What to work on: Return the lines from the one containing "Strategy development" to the end of the material, both end lines included, exactly and with nothing else.

======== Given records ========

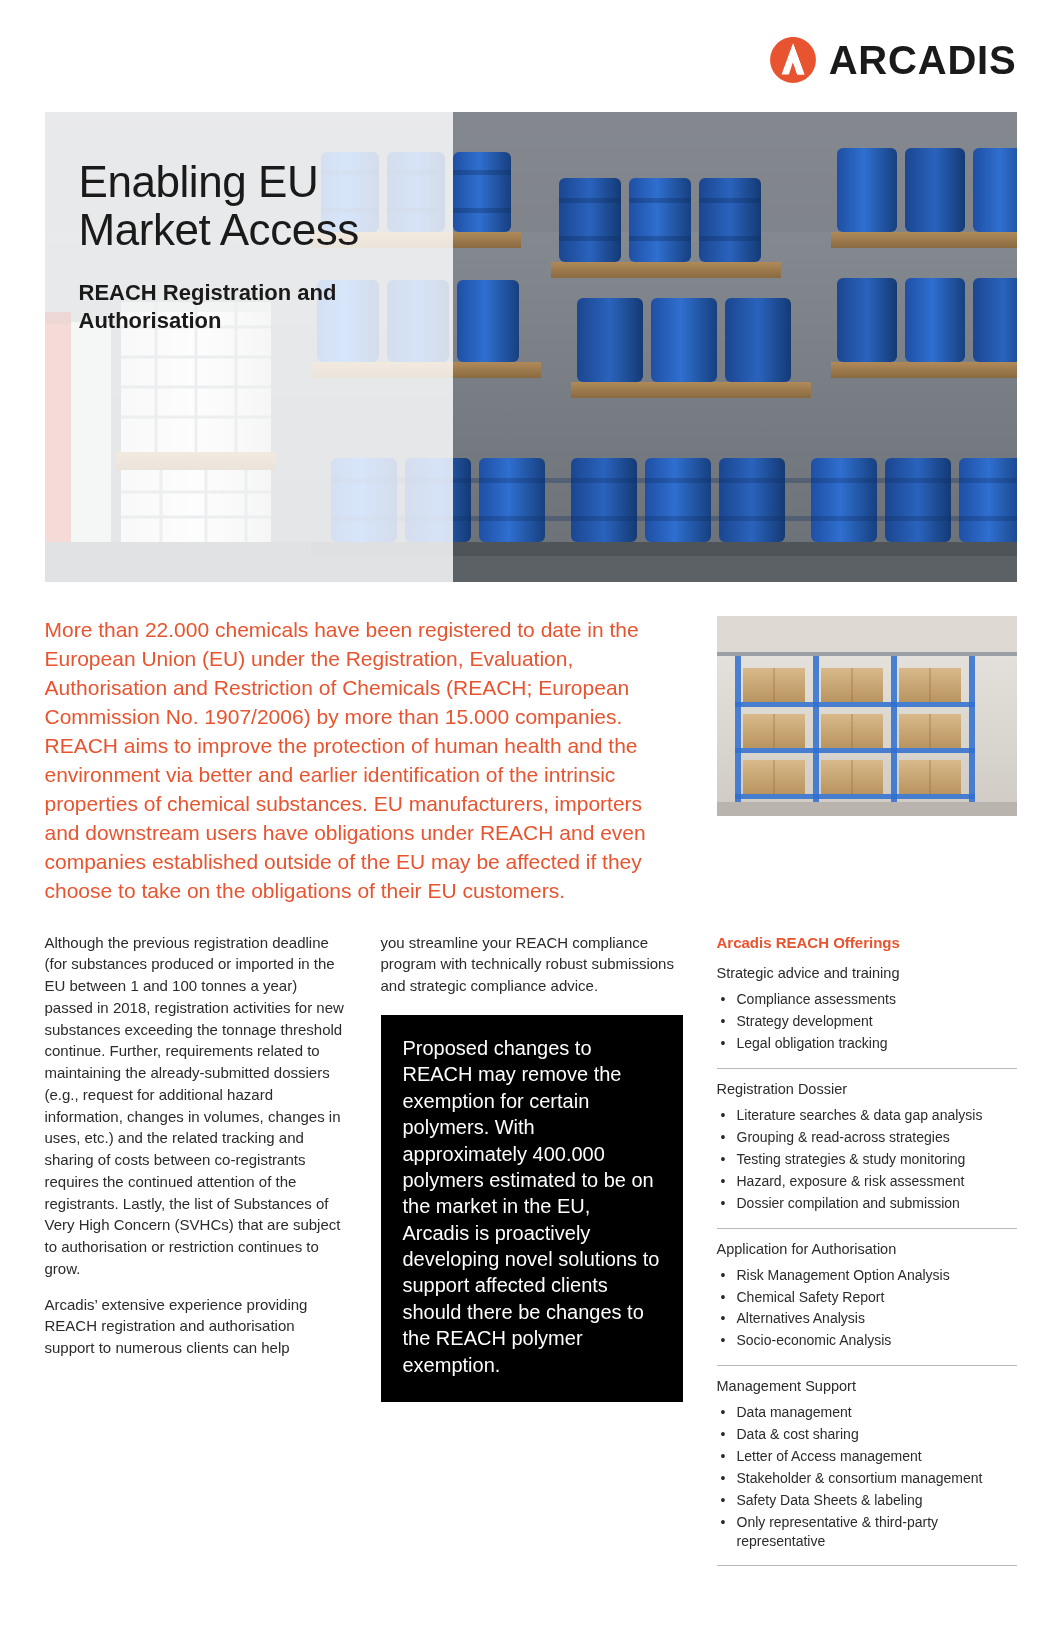ARCADIS
Enabling EU
Market Access
REACH Registration and
Authorisation
More than 22.000 chemicals have been registered to date in the European Union (EU) under the Registration, Evaluation, Authorisation and Restriction of Chemicals (REACH; European Commission No. 1907/2006) by more than 15.000 companies. REACH aims to improve the protection of human health and the environment via better and earlier identification of the intrinsic properties of chemical substances. EU manufacturers, importers and downstream users have obligations under REACH and even companies established outside of the EU may be affected if they choose to take on the obligations of their EU customers.
Although the previous registration deadline (for substances produced or imported in the EU between 1 and 100 tonnes a year) passed in 2018, registration activities for new substances exceeding the tonnage threshold continue. Further, requirements related to maintaining the already-submitted dossiers (e.g., request for additional hazard information, changes in volumes, changes in uses, etc.) and the related tracking and sharing of costs between co-registrants requires the continued attention of the registrants. Lastly, the list of Substances of Very High Concern (SVHCs) that are subject to authorisation or restriction continues to grow.
Arcadis’ extensive experience providing REACH registration and authorisation support to numerous clients can help
you streamline your REACH compliance program with technically robust submissions and strategic compliance advice.
Proposed changes to REACH may remove the exemption for certain polymers. With approximately 400.000 polymers estimated to be on the market in the EU, Arcadis is proactively developing novel solutions to support affected clients should there be changes to the REACH polymer exemption.
Arcadis REACH Offerings
Strategic advice and training
Compliance assessments
Strategy development
Legal obligation tracking
Registration Dossier
Literature searches & data gap analysis
Grouping & read-across strategies
Testing strategies & study monitoring
Hazard, exposure & risk assessment
Dossier compilation and submission
Application for Authorisation
Risk Management Option Analysis
Chemical Safety Report
Alternatives Analysis
Socio-economic Analysis
Management Support
Data management
Data & cost sharing
Letter of Access management
Stakeholder & consortium management
Safety Data Sheets & labeling
Only representative & third-party representative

========

Task response:
Strategy development
Legal obligation tracking
Registration Dossier
Literature searches & data gap analysis
Grouping & read-across strategies
Testing strategies & study monitoring
Hazard, exposure & risk assessment
Dossier compilation and submission
Application for Authorisation
Risk Management Option Analysis
Chemical Safety Report
Alternatives Analysis
Socio-economic Analysis
Management Support
Data management
Data & cost sharing
Letter of Access management
Stakeholder & consortium management
Safety Data Sheets & labeling
Only representative & third-party representative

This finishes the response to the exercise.